[Opening Supplied data section]

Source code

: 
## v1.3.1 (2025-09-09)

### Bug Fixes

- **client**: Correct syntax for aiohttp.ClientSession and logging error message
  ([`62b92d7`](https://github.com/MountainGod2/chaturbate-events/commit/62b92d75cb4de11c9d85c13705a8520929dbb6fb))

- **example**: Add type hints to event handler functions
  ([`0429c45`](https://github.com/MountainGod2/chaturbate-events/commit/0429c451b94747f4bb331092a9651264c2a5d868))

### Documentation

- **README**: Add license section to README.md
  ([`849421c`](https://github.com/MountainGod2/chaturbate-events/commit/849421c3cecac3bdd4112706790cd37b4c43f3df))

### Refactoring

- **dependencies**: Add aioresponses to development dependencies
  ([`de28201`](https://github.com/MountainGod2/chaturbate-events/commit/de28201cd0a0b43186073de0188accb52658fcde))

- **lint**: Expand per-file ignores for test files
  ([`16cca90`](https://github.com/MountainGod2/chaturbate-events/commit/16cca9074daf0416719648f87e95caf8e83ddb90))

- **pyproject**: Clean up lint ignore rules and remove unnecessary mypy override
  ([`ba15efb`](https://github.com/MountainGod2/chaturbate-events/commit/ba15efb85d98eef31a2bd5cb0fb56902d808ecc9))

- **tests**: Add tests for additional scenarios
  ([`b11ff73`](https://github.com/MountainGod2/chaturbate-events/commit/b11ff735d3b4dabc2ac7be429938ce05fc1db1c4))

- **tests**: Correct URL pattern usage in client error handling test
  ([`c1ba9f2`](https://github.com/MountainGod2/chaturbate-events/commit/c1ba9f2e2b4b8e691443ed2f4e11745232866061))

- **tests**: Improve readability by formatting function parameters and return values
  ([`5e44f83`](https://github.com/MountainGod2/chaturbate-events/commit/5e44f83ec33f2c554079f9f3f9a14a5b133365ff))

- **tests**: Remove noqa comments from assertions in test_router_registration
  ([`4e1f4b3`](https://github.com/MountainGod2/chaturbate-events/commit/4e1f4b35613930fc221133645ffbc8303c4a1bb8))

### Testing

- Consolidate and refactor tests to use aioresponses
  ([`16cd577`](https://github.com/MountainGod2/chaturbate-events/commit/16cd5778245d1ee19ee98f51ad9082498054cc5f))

[Closing Supplied data section]

### Description of the task
Reproduce the entries exactly, each one as given.

### Answer space
Source code

: 
## v1.3.1 (2025-09-09)

### Bug Fixes

- **client**: Correct syntax for aiohttp.ClientSession and logging error message
  ([`62b92d7`](https://github.com/MountainGod2/chaturbate-events/commit/62b92d75cb4de11c9d85c13705a8520929dbb6fb))

- **example**: Add type hints to event handler functions
  ([`0429c45`](https://github.com/MountainGod2/chaturbate-events/commit/0429c451b94747f4bb331092a9651264c2a5d868))

### Documentation

- **README**: Add license section to README.md
  ([`849421c`](https://github.com/MountainGod2/chaturbate-events/commit/849421c3cecac3bdd4112706790cd37b4c43f3df))

### Refactoring

- **dependencies**: Add aioresponses to development dependencies
  ([`de28201`](https://github.com/MountainGod2/chaturbate-events/commit/de28201cd0a0b43186073de0188accb52658fcde))

- **lint**: Expand per-file ignores for test files
  ([`16cca90`](https://github.com/MountainGod2/chaturbate-events/commit/16cca9074daf0416719648f87e95caf8e83ddb90))

- **pyproject**: Clean up lint ignore rules and remove unnecessary mypy override
  ([`ba15efb`](https://github.com/MountainGod2/chaturbate-events/commit/ba15efb85d98eef31a2bd5cb0fb56902d808ecc9))

- **tests**: Add tests for additional scenarios
  ([`b11ff73`](https://github.com/MountainGod2/chaturbate-events/commit/b11ff735d3b4dabc2ac7be429938ce05fc1db1c4))

- **tests**: Correct URL pattern usage in client error handling test
  ([`c1ba9f2`](https://github.com/MountainGod2/chaturbate-events/commit/c1ba9f2e2b4b8e691443ed2f4e11745232866061))

- **tests**: Improve readability by formatting function parameters and return values
  ([`5e44f83`](https://github.com/MountainGod2/chaturbate-events/commit/5e44f83ec33f2c554079f9f3f9a14a5b133365ff))

- **tests**: Remove noqa comments from assertions in test_router_registration
  ([`4e1f4b3`](https://github.com/MountainGod2/chaturbate-events/commit/4e1f4b35613930fc221133645ffbc8303c4a1bb8))

### Testing

- Consolidate and refactor tests to use aioresponses
  ([`16cd577`](https://github.com/MountainGod2/chaturbate-events/commit/16cd5778245d1ee19ee98f51ad9082498054cc5f))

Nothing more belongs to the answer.